Please write out the data below again, substituting "humidity sensor" for every occurrence of "temperature sensor" and leaving everything else unchanged.
AVAILABLE RECORDS START
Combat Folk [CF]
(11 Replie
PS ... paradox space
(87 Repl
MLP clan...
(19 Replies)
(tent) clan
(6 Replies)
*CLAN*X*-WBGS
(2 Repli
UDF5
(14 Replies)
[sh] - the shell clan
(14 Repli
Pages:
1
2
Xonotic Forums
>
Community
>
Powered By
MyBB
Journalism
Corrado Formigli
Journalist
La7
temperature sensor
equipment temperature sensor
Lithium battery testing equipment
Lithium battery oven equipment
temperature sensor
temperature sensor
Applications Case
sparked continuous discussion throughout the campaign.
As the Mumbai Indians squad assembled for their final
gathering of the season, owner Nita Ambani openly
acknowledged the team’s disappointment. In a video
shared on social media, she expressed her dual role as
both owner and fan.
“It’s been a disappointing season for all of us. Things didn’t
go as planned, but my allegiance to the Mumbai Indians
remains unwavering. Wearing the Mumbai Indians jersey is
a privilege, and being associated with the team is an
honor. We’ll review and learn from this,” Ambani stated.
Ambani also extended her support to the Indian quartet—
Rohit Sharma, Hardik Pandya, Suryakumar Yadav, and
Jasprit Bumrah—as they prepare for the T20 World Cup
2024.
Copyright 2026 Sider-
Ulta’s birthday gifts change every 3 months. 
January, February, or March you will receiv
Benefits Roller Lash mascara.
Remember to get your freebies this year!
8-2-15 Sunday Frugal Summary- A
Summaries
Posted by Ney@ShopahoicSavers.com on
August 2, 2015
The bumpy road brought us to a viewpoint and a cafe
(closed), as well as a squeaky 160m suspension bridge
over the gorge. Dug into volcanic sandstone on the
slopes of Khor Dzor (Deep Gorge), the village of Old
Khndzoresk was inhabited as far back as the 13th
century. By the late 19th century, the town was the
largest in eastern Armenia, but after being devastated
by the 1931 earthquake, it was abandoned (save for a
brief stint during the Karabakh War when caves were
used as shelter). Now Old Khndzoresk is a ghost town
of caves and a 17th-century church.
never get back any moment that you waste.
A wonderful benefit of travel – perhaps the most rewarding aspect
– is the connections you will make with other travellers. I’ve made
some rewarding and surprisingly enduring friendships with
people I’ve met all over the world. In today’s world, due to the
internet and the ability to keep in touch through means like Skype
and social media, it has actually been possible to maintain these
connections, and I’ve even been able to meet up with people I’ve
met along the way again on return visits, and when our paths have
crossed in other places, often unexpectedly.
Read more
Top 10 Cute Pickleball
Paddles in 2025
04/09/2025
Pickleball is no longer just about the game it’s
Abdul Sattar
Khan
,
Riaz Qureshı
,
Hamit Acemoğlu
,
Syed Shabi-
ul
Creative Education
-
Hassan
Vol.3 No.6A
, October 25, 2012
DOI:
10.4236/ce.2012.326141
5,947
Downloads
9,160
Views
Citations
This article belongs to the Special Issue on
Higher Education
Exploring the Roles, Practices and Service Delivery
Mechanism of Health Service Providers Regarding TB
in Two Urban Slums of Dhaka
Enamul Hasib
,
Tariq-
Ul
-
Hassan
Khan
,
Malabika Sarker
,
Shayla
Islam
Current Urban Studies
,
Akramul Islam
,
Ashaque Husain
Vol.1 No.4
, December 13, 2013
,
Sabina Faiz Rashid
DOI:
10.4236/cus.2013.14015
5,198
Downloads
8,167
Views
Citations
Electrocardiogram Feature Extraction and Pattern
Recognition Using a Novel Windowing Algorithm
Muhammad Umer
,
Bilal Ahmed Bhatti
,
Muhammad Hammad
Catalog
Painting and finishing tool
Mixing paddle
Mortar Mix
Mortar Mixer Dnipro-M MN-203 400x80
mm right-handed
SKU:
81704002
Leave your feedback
AVAILABLE RECORDS END
**SOLUTION TO THE PROBLEM**
Combat Folk [CF]
(11 Replie
PS ... paradox space
(87 Repl
MLP clan...
(19 Replies)
(tent) clan
(6 Replies)
*CLAN*X*-WBGS
(2 Repli
UDF5
(14 Replies)
[sh] - the shell clan
(14 Repli
Pages:
1
2
Xonotic Forums
>
Community
>
Powered By
MyBB
Journalism
Corrado Formigli
Journalist
La7
humidity sensor
equipment humidity sensor
Lithium battery testing equipment
Lithium battery oven equipment
humidity sensor
humidity sensor
Applications Case
sparked continuous discussion throughout the campaign.
As the Mumbai Indians squad assembled for their final
gathering of the season, owner Nita Ambani openly
acknowledged the team’s disappointment. In a video
shared on social media, she expressed her dual role as
both owner and fan.
“It’s been a disappointing season for all of us. Things didn’t
go as planned, but my allegiance to the Mumbai Indians
remains unwavering. Wearing the Mumbai Indians jersey is
a privilege, and being associated with the team is an
honor. We’ll review and learn from this,” Ambani stated.
Ambani also extended her support to the Indian quartet—
Rohit Sharma, Hardik Pandya, Suryakumar Yadav, and
Jasprit Bumrah—as they prepare for the T20 World Cup
2024.
Copyright 2026 Sider-
Ulta’s birthday gifts change every 3 months. 
January, February, or March you will receiv
Benefits Roller Lash mascara.
Remember to get your freebies this year!
8-2-15 Sunday Frugal Summary- A
Summaries
Posted by Ney@ShopahoicSavers.com on
August 2, 2015
The bumpy road brought us to a viewpoint and a cafe
(closed), as well as a squeaky 160m suspension bridge
over the gorge. Dug into volcanic sandstone on the
slopes of Khor Dzor (Deep Gorge), the village of Old
Khndzoresk was inhabited as far back as the 13th
century. By the late 19th century, the town was the
largest in eastern Armenia, but after being devastated
by the 1931 earthquake, it was abandoned (save for a
brief stint during the Karabakh War when caves were
used as shelter). Now Old Khndzoresk is a ghost town
of caves and a 17th-century church.
never get back any moment that you waste.
A wonderful benefit of travel – perhaps the most rewarding aspect
– is the connections you will make with other travellers. I’ve made
some rewarding and surprisingly enduring friendships with
people I’ve met all over the world. In today’s world, due to the
internet and the ability to keep in touch through means like Skype
and social media, it has actually been possible to maintain these
connections, and I’ve even been able to meet up with people I’ve
met along the way again on return visits, and when our paths have
crossed in other places, often unexpectedly.
Read more
Top 10 Cute Pickleball
Paddles in 2025
04/09/2025
Pickleball is no longer just about the game it’s
Abdul Sattar
Khan
,
Riaz Qureshı
,
Hamit Acemoğlu
,
Syed Shabi-
ul
Creative Education
-
Hassan
Vol.3 No.6A
, October 25, 2012
DOI:
10.4236/ce.2012.326141
5,947
Downloads
9,160
Views
Citations
This article belongs to the Special Issue on
Higher Education
Exploring the Roles, Practices and Service Delivery
Mechanism of Health Service Providers Regarding TB
in Two Urban Slums of Dhaka
Enamul Hasib
,
Tariq-
Ul
-
Hassan
Khan
,
Malabika Sarker
,
Shayla
Islam
Current Urban Studies
,
Akramul Islam
,
Ashaque Husain
Vol.1 No.4
, December 13, 2013
,
Sabina Faiz Rashid
DOI:
10.4236/cus.2013.14015
5,198
Downloads
8,167
Views
Citations
Electrocardiogram Feature Extraction and Pattern
Recognition Using a Novel Windowing Algorithm
Muhammad Umer
,
Bilal Ahmed Bhatti
,
Muhammad Hammad
Catalog
Painting and finishing tool
Mixing paddle
Mortar Mix
Mortar Mixer Dnipro-M MN-203 400x80
mm right-handed
SKU:
81704002
Leave your feedback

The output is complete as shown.